Monday, September 8, 2014

The Tale of the Hubristic Baker

For Ian's birthday celebration on Saturday, he asked that I bake him a birthday cake.  I was happy to oblige, especially since he baked my birthday cake earlier this year.  He asked for a Black Forest cake, which I eagerly agreed to.

I found a recipe that I liked and gathered my ingredients.  On Saturday, I got started.  The cake recipe looked pretty straight forward, so I figured that I wouldn't have any trouble with it.  Well, my first problem was that I skipped a step, deeming it unnecessary: line the cake pans with wax paper.  Even though I had never used this recipe before, I decided that by greasing and flouring my already non-stick pans that everything would be fine.  You can probably guess what happened next: I couldn't remove the cake from the pans.  I decided to cut my losses and I ran to the store for a chocolate cake mix.  I actually followed the direction to line the pans with wax paper and, what do you know?, they came right out.

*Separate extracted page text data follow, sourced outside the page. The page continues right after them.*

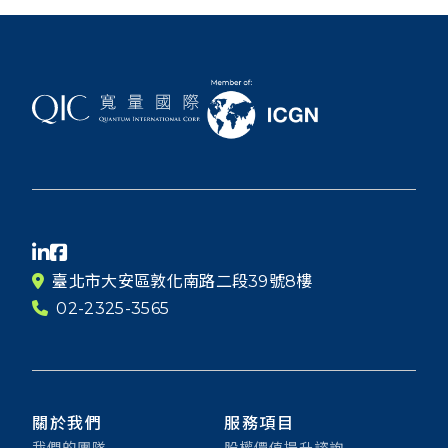
臺北市大安區敦化南路二段39號8樓
02-2325-3565
關於我們
服務項目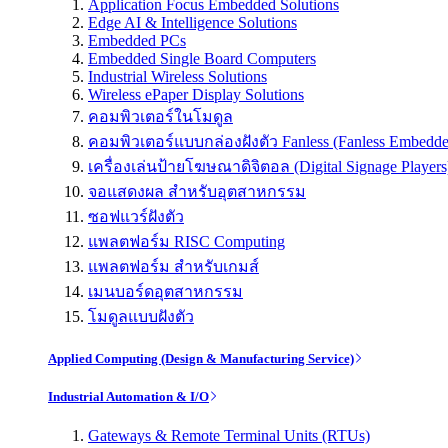
Application Focus Embedded Solutions
Edge AI & Intelligence Solutions
Embedded PCs
Embedded Single Board Computers
Industrial Wireless Solutions
Wireless ePaper Display Solutions
คอมพิวเตอร์ในโมดูล
คอมพิวเตอร์แบบกล่องฝังตัว Fanless (Fanless Embedd
เครื่องเล่นป้ายโฆษณาดิจิตอล (Digital Signage Players
จอแสดงผล สำหรับอุตสาหกรรม
ซอฟแวร์ฝังตัว
แพลตฟอร์ม RISC Computing
แพลตฟอร์ม สำหรับเกมส์
เมนบอร์ดอุตสาหกรรม
โมดูลแบบฝังตัว
Applied Computing (Design & Manufacturing Service)
Industrial Automation & I/O
Gateways & Remote Terminal Units (RTUs)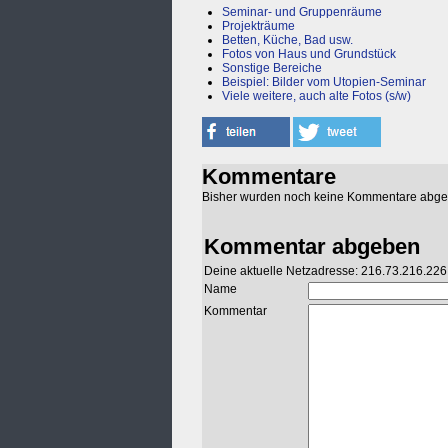
Seminar- und Gruppenräume
Projekträume
Betten, Küche, Bad usw.
Fotos von Haus und Grundstück
Sonstige Bereiche
Beispiel: Bilder vom Utopien-Seminar
Viele weitere, auch alte Fotos (s/w)
Kommentare
Bisher wurden noch keine Kommentare abg
Kommentar abgeben
Deine aktuelle Netzadresse: 216.73.216.226
Name
Kommentar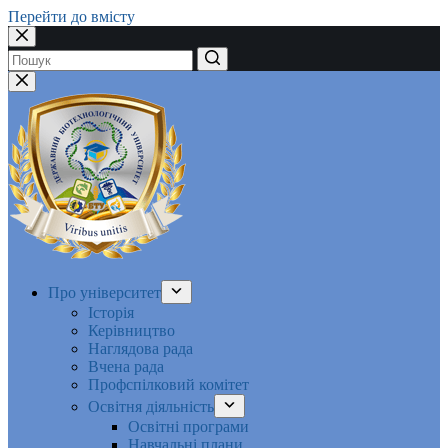
Перейти до вмісту
Немає
результатів
Про університет
Історія
Керівництво
Наглядова рада
Вчена рада
Профспілковий комітет
Освітня діяльність
Освітні програми
Навчальні плани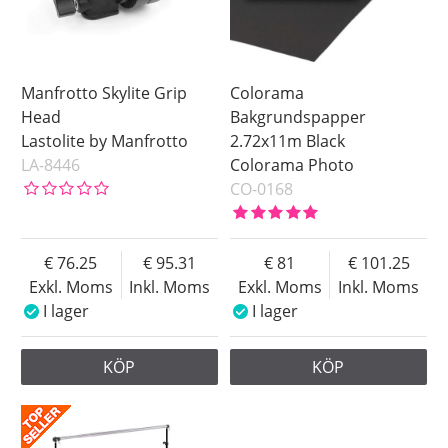
Manfrotto Skylite Grip
Colorama
Head
Bakgrundspapper
Lastolite by Manfrotto
2.72x11m Black
LA-8446
Colorama Photo
CO-0168
76.25
95.31
81
101.25
Exkl. Moms
Inkl. Moms
Exkl. Moms
Inkl. Moms
I lager
I lager
KÖP
KÖP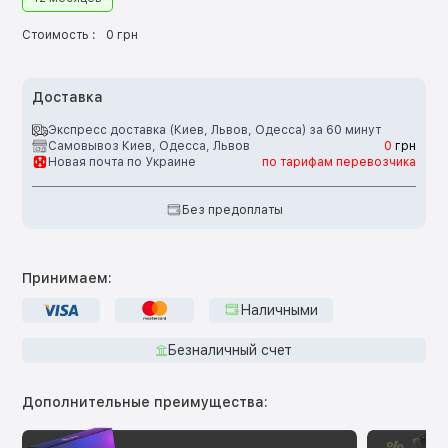
Стоимость :
0 грн
Доставка
Экспресс доставка (Киев, Львов, Одесса) за 60 минут
Самовывоз Киев, Одесса, Львов
0
грн
Новая почта по Украине
по тарифам перевозчика
Без предоплаты
Принимаем:
Наличными
Безналичный счет
Дополнительные преимущества: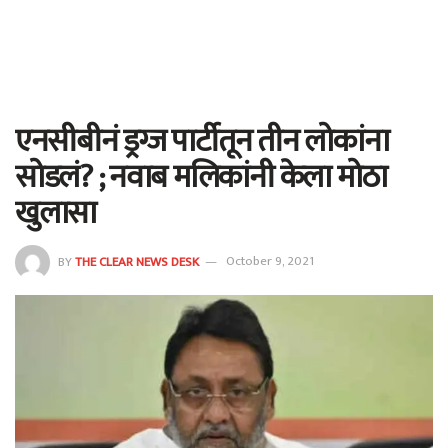
एनसीबीनं ड्रग्ज पार्टीतून तीन लोकांना
सोडलं? ; नवाब मलिकांनी केला मोठा
खुलासा
BY
THE CLEAR NEWS DESK
October 9, 2021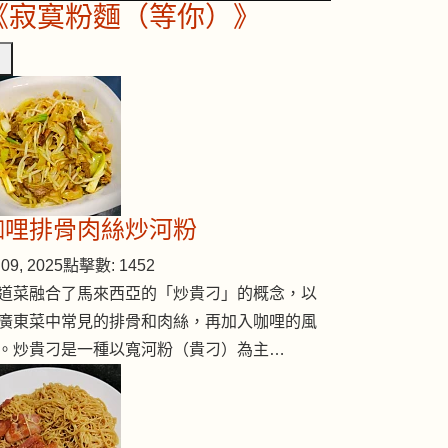
《寂寞粉麵（等你）》
咖哩排骨肉絲炒河粉
09, 2025
點擊數: 1452
道菜融合了馬來西亞的「炒貴刁」的概念，以
廣東菜中常見的排骨和肉絲，再加入咖哩的風
。炒貴刁是一種以寬河粉（貴刁）為主…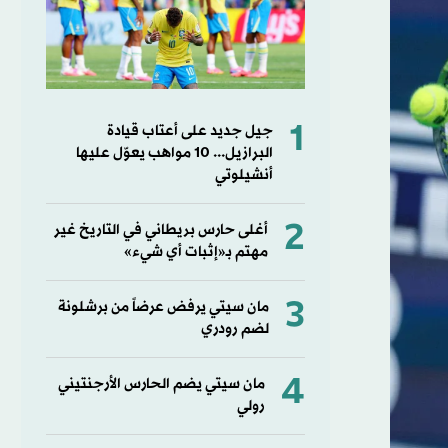
1
جيل جديد على أعتاب قيادة
البرازيل... 10 مواهب يعوّل عليها
أنشيلوتي
2
أغلى حارس بريطاني في التاريخ غير
مهتم بـ«إثبات أي شيء»
3
مان سيتي يرفض عرضاً من برشلونة
لضم رودري
4
مان سيتي يضم الحارس الأرجنتيني
رولي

Next I made the cherry compote, but I didn't give it enough time to cool.  I've made fruit compote before, but usually it's meant to be used while still a bit warm.  Unfortunately, when combining warm compote with fresh whipped cream, it all becomes kind of a mess.  I pilled everything together the best that I could, loaded it in my cake carrier, and drove south to the Larsens.

I apologized profusely for messing up my present to Ian, but he was just happy that I was able to deliver, even if I was aided by Duncan Hines.  And even though the cake was far from pretty, it did taste pretty good - Ian went back for a second piece, which is the best compliment that a chef can receive (Clara said that she didn't like the fruit, but had no problem with the cake and whipped cream).

Even though I have done plenty of baking over the years and I have succeeded in many of my attempts, I am still learning and I should not ignore steps in recipes, especially when I've never made that treat before.